ÖDP son kongre kararları ile yeni çıkış yolu aramakta ve geçmişin yaratmış olduğu kopukluğu ortadan kaldırıp, yenilgi öncesi dönemi ile kucaklaşma ve yeni koşullara uygun politika geliştirmek için çaba sarf etmektedir. Önündeki en büyük handikap, 30 yıl süresi içinde eteğinde taş tutan eski okurlarıdır. Onları geçmişe bağlı kalmaktan kurtarıp, yaşadığımız günlere uygun mücadele içinde yer bulmaları için zemin hazırlayabilirlerse, yeniden sol için amiral gemisini inşaat edebilirler ve sol, yağmur olarak ülkemiz topraklarına yağabilir.

İsmail Cem Özkan

Not: Devrimci Yol Dergisi ve çevresi kavramını kullanmama birileri itiraz edebilir, fakat ana davanın savunma mantığına uygun olarak bu yazıyı kaleme aldım, orada kendilerini dergi çevresi olarak görenler, daha sonra karşılıklı sohbet olarak çıkarılan bir kitapta da tekrarlanan dergi vurgusunu bozmak istemedim. Eğer örgüt olsalardı, bugün sürekliliğini devam ettiren bir yapıları olurdu.
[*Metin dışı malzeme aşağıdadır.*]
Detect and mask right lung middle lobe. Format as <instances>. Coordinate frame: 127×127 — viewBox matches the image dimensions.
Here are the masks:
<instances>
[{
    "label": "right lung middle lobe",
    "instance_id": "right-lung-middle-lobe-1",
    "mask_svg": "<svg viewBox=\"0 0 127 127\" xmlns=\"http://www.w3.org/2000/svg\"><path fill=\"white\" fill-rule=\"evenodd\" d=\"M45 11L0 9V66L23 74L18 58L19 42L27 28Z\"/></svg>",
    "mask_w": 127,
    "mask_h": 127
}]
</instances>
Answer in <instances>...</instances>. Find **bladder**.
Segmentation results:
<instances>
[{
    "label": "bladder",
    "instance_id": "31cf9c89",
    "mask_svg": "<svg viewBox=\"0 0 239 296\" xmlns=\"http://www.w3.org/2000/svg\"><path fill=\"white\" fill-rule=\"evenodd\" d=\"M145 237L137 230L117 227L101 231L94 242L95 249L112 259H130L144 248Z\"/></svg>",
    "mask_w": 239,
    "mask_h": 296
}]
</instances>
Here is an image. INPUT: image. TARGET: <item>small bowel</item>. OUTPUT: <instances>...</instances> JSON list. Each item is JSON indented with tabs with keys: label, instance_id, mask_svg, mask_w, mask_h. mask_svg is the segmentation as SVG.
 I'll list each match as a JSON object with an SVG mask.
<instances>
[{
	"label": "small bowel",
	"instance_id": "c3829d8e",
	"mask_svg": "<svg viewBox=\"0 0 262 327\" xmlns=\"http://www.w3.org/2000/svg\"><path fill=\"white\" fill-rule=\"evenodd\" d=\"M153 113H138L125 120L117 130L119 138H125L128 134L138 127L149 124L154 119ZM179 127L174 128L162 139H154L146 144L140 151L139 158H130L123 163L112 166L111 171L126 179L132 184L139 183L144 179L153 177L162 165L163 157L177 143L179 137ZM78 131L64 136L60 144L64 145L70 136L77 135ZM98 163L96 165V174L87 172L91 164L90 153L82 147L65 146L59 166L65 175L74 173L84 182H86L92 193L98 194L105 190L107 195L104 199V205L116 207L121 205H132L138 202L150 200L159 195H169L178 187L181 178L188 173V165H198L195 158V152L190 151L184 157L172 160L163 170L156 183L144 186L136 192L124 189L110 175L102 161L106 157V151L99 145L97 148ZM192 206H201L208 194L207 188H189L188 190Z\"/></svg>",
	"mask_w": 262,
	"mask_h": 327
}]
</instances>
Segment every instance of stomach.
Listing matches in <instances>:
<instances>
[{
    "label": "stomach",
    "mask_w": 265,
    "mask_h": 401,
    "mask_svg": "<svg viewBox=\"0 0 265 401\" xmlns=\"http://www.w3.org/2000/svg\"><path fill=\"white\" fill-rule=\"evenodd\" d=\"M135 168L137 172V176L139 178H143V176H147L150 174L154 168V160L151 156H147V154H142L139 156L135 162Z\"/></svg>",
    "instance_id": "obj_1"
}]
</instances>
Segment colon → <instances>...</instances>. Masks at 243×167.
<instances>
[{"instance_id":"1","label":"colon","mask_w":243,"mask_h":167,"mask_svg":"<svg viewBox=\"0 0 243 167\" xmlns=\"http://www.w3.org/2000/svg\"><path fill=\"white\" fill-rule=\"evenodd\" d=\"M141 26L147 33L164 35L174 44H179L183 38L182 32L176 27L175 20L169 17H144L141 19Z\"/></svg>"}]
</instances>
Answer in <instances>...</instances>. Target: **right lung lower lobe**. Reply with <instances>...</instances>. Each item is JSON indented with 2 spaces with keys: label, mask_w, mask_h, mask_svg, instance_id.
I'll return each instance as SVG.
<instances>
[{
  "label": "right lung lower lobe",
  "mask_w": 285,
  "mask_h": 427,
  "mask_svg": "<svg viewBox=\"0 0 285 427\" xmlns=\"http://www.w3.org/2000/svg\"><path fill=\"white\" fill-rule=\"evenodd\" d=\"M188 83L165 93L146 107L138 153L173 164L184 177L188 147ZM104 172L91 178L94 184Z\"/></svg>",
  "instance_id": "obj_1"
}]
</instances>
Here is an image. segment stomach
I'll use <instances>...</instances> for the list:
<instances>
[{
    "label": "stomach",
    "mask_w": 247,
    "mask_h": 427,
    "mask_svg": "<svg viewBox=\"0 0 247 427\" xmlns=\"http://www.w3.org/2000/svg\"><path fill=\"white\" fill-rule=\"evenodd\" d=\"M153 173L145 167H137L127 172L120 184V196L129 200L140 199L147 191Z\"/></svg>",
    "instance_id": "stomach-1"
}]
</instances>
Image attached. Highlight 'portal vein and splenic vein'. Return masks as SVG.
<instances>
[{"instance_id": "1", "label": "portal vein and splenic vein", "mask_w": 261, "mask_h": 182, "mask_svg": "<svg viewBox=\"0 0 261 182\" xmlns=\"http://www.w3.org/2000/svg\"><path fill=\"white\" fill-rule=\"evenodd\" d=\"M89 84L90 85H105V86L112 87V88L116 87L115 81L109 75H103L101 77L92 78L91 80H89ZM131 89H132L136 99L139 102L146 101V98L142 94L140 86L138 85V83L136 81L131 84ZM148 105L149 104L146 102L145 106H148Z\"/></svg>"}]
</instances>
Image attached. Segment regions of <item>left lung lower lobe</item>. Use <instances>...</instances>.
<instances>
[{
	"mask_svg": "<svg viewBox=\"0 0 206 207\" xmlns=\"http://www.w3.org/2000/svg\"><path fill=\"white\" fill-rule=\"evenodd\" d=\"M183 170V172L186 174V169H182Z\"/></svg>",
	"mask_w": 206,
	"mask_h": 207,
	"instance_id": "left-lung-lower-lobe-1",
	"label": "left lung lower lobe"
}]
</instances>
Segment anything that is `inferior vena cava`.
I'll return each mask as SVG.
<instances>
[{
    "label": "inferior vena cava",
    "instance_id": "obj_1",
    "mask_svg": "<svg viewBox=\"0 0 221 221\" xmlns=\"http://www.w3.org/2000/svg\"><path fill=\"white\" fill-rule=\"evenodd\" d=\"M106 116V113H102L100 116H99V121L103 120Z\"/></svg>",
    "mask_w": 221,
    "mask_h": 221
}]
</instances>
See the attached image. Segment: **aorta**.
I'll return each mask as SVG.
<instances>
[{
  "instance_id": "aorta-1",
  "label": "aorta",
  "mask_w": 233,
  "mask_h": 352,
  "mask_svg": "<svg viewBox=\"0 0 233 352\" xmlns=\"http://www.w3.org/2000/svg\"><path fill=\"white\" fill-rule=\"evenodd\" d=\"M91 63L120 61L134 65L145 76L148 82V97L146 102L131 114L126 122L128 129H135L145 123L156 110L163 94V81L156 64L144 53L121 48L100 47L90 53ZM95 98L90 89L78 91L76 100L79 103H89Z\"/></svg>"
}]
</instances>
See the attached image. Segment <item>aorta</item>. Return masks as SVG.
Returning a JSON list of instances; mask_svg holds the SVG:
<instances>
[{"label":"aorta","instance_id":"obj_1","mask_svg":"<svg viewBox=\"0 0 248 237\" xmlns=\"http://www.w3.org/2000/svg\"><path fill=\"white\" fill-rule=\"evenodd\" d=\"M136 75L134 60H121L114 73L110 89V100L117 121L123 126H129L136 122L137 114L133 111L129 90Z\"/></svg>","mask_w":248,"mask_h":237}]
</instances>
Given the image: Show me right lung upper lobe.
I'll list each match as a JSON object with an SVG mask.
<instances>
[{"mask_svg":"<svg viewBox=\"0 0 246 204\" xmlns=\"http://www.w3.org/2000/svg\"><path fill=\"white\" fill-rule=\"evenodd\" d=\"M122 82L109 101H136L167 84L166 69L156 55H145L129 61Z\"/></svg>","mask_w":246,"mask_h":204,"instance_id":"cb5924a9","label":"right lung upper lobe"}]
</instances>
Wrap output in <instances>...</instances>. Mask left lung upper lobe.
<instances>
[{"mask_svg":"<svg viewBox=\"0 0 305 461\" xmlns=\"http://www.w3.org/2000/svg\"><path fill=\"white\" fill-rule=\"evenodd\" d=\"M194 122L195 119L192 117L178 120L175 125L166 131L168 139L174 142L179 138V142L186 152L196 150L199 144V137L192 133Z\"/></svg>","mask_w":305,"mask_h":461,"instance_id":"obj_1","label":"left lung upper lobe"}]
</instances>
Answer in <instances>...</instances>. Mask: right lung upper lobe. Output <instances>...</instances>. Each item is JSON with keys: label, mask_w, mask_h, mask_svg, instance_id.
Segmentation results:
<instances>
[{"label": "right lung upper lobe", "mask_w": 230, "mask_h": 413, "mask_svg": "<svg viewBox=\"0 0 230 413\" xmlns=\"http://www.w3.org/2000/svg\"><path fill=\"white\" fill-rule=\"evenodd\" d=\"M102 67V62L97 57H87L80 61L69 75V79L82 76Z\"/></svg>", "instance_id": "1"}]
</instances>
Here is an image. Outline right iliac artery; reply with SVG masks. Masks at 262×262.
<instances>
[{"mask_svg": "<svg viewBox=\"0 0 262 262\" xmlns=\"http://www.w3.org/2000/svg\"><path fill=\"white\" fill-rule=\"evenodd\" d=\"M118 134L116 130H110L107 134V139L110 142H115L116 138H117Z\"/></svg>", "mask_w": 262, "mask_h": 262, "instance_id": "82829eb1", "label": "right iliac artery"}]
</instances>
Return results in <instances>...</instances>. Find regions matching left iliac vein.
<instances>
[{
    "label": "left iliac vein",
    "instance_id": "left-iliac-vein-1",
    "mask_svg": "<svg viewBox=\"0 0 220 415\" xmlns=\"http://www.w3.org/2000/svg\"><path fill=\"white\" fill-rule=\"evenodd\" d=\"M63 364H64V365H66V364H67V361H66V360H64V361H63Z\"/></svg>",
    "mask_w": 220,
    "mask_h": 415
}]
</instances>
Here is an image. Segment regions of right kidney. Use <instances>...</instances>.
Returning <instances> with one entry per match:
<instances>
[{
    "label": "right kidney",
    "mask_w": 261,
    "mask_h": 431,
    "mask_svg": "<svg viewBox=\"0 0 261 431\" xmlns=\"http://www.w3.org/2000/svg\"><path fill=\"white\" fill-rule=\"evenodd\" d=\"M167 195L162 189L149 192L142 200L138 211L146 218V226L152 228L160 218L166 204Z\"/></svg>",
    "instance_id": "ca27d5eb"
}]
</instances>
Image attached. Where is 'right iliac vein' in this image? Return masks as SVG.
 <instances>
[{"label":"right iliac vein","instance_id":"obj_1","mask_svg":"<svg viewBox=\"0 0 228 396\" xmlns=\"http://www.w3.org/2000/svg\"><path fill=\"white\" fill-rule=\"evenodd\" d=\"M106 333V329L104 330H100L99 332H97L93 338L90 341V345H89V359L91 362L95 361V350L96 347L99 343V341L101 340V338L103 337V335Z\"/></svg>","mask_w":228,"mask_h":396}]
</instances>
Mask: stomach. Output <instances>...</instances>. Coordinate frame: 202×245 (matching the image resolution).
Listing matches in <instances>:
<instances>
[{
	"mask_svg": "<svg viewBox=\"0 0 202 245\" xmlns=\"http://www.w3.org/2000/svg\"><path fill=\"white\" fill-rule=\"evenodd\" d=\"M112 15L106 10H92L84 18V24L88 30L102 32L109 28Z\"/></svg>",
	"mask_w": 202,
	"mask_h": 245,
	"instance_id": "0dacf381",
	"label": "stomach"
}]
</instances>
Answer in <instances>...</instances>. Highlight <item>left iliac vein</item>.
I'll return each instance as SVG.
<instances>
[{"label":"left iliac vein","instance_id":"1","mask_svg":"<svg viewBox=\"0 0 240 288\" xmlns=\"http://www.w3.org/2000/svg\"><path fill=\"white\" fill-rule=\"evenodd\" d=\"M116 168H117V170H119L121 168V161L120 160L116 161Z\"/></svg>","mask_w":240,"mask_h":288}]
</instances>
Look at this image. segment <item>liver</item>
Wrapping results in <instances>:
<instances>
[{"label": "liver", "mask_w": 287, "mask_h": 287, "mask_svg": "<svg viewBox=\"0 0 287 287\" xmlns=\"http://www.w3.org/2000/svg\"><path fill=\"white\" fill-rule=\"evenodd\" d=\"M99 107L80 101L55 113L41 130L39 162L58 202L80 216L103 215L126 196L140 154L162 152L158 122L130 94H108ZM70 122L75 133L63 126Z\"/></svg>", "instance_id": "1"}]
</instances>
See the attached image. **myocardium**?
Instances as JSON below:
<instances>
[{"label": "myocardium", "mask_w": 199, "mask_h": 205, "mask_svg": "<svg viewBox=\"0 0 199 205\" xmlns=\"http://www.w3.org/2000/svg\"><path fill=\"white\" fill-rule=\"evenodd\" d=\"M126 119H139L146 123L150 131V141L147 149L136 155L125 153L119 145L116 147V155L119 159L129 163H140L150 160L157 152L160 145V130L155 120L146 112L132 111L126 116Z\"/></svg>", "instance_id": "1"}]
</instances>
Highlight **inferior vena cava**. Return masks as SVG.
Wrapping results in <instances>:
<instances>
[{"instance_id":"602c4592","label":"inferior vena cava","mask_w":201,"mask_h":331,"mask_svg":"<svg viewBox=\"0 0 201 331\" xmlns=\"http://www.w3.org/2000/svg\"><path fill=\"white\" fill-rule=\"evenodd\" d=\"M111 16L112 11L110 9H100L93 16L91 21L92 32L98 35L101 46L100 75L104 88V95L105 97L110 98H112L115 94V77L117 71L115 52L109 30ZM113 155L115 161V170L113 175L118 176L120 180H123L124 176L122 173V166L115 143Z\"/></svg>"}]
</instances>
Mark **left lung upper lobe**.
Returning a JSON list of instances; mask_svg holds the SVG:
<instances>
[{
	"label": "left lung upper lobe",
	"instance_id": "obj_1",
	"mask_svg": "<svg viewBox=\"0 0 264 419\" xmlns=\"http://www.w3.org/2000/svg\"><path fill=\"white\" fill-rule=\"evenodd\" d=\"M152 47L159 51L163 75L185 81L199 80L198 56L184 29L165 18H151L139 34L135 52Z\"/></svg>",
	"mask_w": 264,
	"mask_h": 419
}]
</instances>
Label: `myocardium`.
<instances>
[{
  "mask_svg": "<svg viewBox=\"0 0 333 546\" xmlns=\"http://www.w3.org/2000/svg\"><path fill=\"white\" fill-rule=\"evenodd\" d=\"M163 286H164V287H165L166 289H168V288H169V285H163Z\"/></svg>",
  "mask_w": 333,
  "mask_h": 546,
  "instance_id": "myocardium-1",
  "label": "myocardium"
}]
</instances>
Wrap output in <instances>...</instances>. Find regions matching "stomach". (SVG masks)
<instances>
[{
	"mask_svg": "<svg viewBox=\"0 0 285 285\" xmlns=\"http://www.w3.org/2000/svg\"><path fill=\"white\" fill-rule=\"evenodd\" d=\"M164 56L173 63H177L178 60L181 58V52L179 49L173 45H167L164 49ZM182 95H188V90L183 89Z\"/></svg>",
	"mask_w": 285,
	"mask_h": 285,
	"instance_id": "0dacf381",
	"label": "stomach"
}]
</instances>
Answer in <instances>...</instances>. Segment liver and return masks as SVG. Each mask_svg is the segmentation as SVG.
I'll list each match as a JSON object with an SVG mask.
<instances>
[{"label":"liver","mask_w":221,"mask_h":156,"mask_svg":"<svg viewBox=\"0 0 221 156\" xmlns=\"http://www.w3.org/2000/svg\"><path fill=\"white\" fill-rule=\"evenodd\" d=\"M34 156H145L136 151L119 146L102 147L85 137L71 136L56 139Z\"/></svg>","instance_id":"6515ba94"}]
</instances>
Onların bir bildiği var olduğunu düşünerek dergi ve çevresi vurgusunu kullandım.

Not2: Neden diğer sol dergileri / partileri konuma almadım diye sorabilirsiniz, ben solun amiral gemisi olarak gördüğüm Devrimci Yol Dergisi açsından ele aldım. Örneğin bugün Hürriyet Gazetesini Türk medyasının amiral gazetesi olarak görürseniz, onu incelersiniz, onun attığı başlıkları tartışırsınız, Sabah gazetesini konu edinmezsiniz. Hürriyet Gazetesi bugün çok satanlar içinde birinci sırada değildir, fakat amiral özelliğini hala korumaktadır.